## Supplied text
>>>>>
By Elizabeth Douglass, InsideClimate News

Exxon Mobil intends to restart the southern portion of its Pegasus oil pipeline on July 1, ending a 15-month shutdown that began when the pipeline ruptured and flooded a residential street in Arkansas with crude.

The move is a disappointment to Texans like Barbara Lawrence, who said the 1950s-era southern leg of the Pegasus runs under the Richland-Chambers Reservoir, where she lives on the shore. She and others worry about potential oil spills in reservoirs and other waterways, and have questioned the safety of reopening any part of the Pegasus line without extensive testing.

“I think that’s too bad, and I really think it’s short-sighted,” Lawrence said of the pipeline restart. Noting that the Richard-Chambers Reservoir is a source of drinking water, she added, “You’d think that other people, particularly in a drought situation, would want to protect the water supply.”

Exxon did not return a call seeking comment, and has previously declined to say when it would reopen the southern part of the Pegasus. In January, the company sought permission to restart that portion of the pipeline, and the Pipeline and Hazardous Materials Safety Administration (PHMSA) approved Exxon Mobil’s restart plans at the end of March.

The restart date of July 1 was confirmed by separate federal regulatory filings by Sunoco Logistics and an Exxon Mobil pipeline subsidiary. Exxon Mobil’s paperwork set prices beginning July 1 for customers shipping crude oil through the Pegasus southern segment, a pipe that runs about 210-miles from Corsicana, Texas to Nederland, Texas.

Exxon Mobil’s restart plan has not been publicly released for the southern segment. But in other documents made public, the company said it wanted to “initiate restart activities” by March 28, and that it planned to operate the line at reduced pressure and to conduct a standard leak test before reopening the Pegasus southern leg. The company said it would conduct a series of internal inspections on the running pipeline this summer as part of a PHMSA-approved remedial work plan.

The federal filing for the Pegasus doesn’t say what types of crude oil will flow through the reopened segment, but Exxon Mobil and Sunoco filed paperwork that offered customers a flat rate for shipping West Texas Intermediate and West Texas Sour oil through a combination of their pipelines to Nederland.

Shippers will pay about $1.56 for use of the Pegasus southern leg, according to Exxon Mobil’s federal filing. The pipeline’s minimum delivery is 50,000, so Exxon Mobil stands to collect at least $78,000 per day on the reopened line. At full capacity, the southern leg could bring in $148,200 or more per day. The sum is small for Exxon Mobil, but it will help slow the company’s losses on the Pegasus that have been mounting since the spill.
<<<<<
## Entries supplied
>>>>>
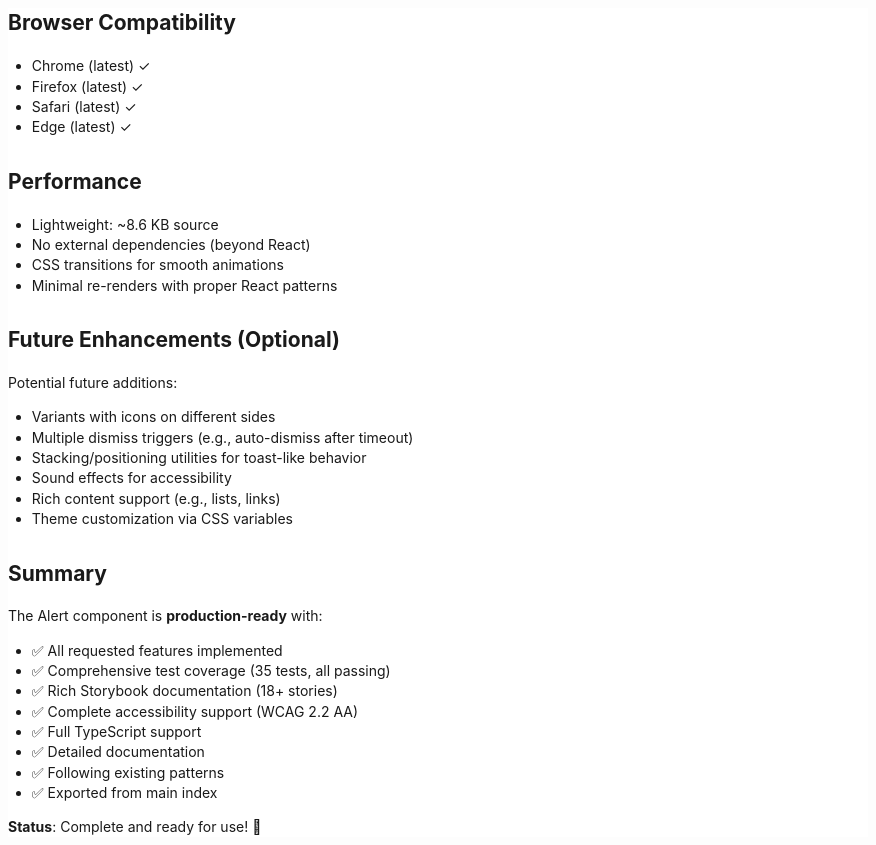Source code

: ## Browser Compatibility

- Chrome (latest) ✓
- Firefox (latest) ✓
- Safari (latest) ✓
- Edge (latest) ✓

## Performance

- Lightweight: ~8.6 KB source
- No external dependencies (beyond React)
- CSS transitions for smooth animations
- Minimal re-renders with proper React patterns

## Future Enhancements (Optional)

Potential future additions:
- Variants with icons on different sides
- Multiple dismiss triggers (e.g., auto-dismiss after timeout)
- Stacking/positioning utilities for toast-like behavior
- Sound effects for accessibility
- Rich content support (e.g., lists, links)
- Theme customization via CSS variables

## Summary

The Alert component is **production-ready** with:
- ✅ All requested features implemented
- ✅ Comprehensive test coverage (35 tests, all passing)
- ✅ Rich Storybook documentation (18+ stories)
- ✅ Complete accessibility support (WCAG 2.2 AA)
- ✅ Full TypeScript support
- ✅ Detailed documentation
- ✅ Following existing patterns
- ✅ Exported from main index

**Status**: Complete and ready for use! 🎉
<<<<<
## Work request A
Reproduce the part of the pipeline article that begins at the words "Exxon Mobil’s restart plan has" and stops after "pipelines to Nederland.".
## Work request B
List every dollar amount that appears in the pipeline article.
Work only from the pipeline article when completing these.

## Expected output A
Exxon Mobil’s restart plan has not been publicly released for the southern segment. But in other documents made public, the company said it wanted to “initiate restart activities” by March 28, and that it planned to operate the line at reduced pressure and to conduct a standard leak test before reopening the Pegasus southern leg. The company said it would conduct a series of internal inspections on the running pipeline this summer as part of a PHMSA-approved remedial work plan.

The federal filing for the Pegasus doesn’t say what types of crude oil will flow through the reopened segment, but Exxon Mobil and Sunoco filed paperwork that offered customers a flat rate for shipping West Texas Intermediate and West Texas Sour oil through a combination of their pipelines to Nederland.

## Expected output B
- $1.56
- $78,000
- $148,200